As for US macro news, there was no real new information today other than that Wall Street is set to wrap up a jizztacular two year run thanks to Uncle Sam, higher stock and bond trading, and something called outright fraud.  Despite warnings from the always lovely Meredith Whitney that Wall Street is going to contract in the next several years (and Money McBags has such a crush on her that he would both wrassle any other suitor for her and let her manipulate his balance sheet assets), bankers are making out like bandits this year (and yes, that is an insult to the good name of bandits everywhere).  Apparently being able to lend money while not having to deal with the risk of losses is a fruitful business.

In legislative news, a key part of the Obama health care bill was deemed unconstitutional today because the Founding Fathers definitely were in favor of letting people forgo health insurance so they could spread the costs of their emergency room visits to those paying for insurance, well they were in favor of that and fucking their slaves.  Also, the tax package compromise (and Money McBags would compromise and let Congresswoman Mary Bono Mack, or her lovely staffer Jennifer Baird tax his package anytime they like) passed a procedural vote today with the compromise being that no one will have to pay taxes.

-- SOURCE DATA --
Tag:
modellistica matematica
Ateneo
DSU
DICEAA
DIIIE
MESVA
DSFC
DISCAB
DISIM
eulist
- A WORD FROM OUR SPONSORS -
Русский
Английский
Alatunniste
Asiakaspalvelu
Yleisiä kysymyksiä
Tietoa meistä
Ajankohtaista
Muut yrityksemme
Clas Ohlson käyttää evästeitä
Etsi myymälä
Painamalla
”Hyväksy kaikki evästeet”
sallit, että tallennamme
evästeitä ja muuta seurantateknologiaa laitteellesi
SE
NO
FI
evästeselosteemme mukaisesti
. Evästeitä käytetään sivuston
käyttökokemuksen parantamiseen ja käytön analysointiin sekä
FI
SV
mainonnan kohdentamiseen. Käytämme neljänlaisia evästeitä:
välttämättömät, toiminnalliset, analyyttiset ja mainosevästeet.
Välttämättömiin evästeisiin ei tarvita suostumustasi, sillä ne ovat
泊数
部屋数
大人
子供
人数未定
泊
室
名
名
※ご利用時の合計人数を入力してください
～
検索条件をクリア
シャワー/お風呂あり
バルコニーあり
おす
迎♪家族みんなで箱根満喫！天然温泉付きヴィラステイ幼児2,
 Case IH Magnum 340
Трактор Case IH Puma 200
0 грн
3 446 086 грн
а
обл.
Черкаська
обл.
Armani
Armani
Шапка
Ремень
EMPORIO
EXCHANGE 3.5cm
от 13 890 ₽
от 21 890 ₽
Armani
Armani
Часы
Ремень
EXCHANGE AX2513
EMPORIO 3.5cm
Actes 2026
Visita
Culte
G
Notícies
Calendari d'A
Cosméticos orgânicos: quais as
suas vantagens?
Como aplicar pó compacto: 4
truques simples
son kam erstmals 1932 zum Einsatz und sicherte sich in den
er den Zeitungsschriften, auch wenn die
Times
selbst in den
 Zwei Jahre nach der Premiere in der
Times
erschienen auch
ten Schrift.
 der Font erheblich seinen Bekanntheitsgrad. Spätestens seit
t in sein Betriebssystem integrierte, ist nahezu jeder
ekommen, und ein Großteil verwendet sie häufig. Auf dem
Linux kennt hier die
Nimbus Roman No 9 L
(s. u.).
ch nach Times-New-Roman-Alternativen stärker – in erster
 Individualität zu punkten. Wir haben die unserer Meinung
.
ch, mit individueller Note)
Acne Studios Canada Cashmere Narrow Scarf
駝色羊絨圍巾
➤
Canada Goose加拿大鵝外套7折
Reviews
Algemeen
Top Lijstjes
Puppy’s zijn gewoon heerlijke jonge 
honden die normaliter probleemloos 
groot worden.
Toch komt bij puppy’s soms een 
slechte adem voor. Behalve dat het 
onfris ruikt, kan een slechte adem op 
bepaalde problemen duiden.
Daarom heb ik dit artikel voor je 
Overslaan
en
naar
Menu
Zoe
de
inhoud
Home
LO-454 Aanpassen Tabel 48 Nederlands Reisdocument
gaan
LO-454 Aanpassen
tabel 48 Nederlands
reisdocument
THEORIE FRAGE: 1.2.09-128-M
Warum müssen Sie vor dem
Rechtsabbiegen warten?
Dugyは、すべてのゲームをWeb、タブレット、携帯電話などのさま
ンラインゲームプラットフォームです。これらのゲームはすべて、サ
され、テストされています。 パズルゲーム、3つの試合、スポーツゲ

-- REQUIRED TASKS --
- a) From the Wall Street commentary, list everything it credits for Wall Street's two-year run.
- b) Write the next paragraph of the Wall Street commentary, picking up after its last sentence and keeping its tone.

-- EXPECTED RESPONSES --
- a)
- Uncle Sam
- higher stock and bond trading
- something called outright fraud

- b)
The new tax bill will continue George W. Bush’s spend and don’t tax policies that were so popular with Republicans for eight years which means that Obama’s approval rating should soon shoot to a billionty (that is if Obama were American).  The key thing to remember about this bill, which will cause the US deficit to spiral even more out of control than Lindsay Lohan at an all you can snort party, is that by the time the rhetoric hits the fan, most of us will be dead so fuck you next generation with your loud music, your texting, and your general douchebaggery.  Perhaps if you wouldn’t have been such a bunch of assclowns, the government might have given a shit about your future.  Consider yourselves pwned.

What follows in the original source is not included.